→ **Reading text**:

● ● ● ● ● ● ●

David Pessey of the Ghana National Coalition Against Privatization of Water (GhanaCAP) visited The Netherlands because GhanaCAP is concerned about the bid by Vitens to take over the drinking water supply in Ghanaian cities (in a joint venture with two South African public water utilities, like Vitens 100% public). David together with Dutch NGOs had a meeting with Vitens on 20th May, 2005 and the following letter was written after the meeting to advise Vitens not to involve in the World Bank-driven privatisation plans and instead promotes the alternative of improving public water supply via Public-public-partnerships.


----------------------------------------------------
Nijmegen, 26 May 2005


To: Jos van Winkelen
Chairman of Vitens’ Executive Board
Boogschutterstraat 29A
7324 AE Apeldoorn

Cc: Provinciale Staten Gelderland, Provinciale Staten Overijssel

Dear Mr. van Winkelen,

With this letter we would like to thank you for the opportunity to meet with you and express our concerns about the proposed privatisation of water in Ghana. Let there be no doubt that we welcome Vitens’ commitment to contributing to the Millennium Development Goals by sharing the company’s management expertise. As a world-class public water company Vitens can make a tremendous contribution, but bidding for the Ghana privatisation contract is not the right way to move forward with this commitment.

Although the Ghana management contract is different from previously proposed privatisation models, it is the outcome of a ten year long push for privatisation of Ghana’s water by the World Bank and the government, in a flawed, undemocratic process in which other options have not been seriously considered. The public water company (GWCL) has suffered tremendously in the process of preparing for privatisation; instead of reforms to improve its capacity, GWCL was starved of much needed investments and staff morale was undermined, leading to an outflow of professionals. The government’s justification and the models of privatisation proposed have changed over time, but the goal is still privatisation, which GhanaCAP (the Ghana Coalition against Privatisation of Water), a broad based coalition of individuals and civil society organizations, such as trade unions, gender rights groups, students, residents and community associations, religious bodies and service delivery / advocacy non-governmental organizations, considers a threat to securing water as a common good and a human right for all Ghanaians.

● ● ● ● ● ● ●

→ **Tasks**:
[a] Output the stretch of the text on Ghana's water privatization from "With this letter" through "with this commitment.", word for word.
[b] In the text on Ghana's water privatization, on what date did David Pessey and Dutch NGOs meet with Vitens?
Answer from the text on Ghana's water privatization and nothing else.

→ **Supplied data**:
● ● ● ● ● ● ●

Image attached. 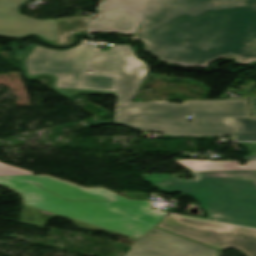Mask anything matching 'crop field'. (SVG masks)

● ● ● ● ● ● ●

→ **Expected answers**:
[a]
With this letter we would like to thank you for the opportunity to meet with you and express our concerns about the proposed privatisation of water in Ghana. Let there be no doubt that we welcome Vitens’ commitment to contributing to the Millennium Development Goals by sharing the company’s management expertise. As a world-class public water company Vitens can make a tremendous contribution, but bidding for the Ghana privatisation contract is not the right way to move forward with this commitment.

[b] 20th May, 2005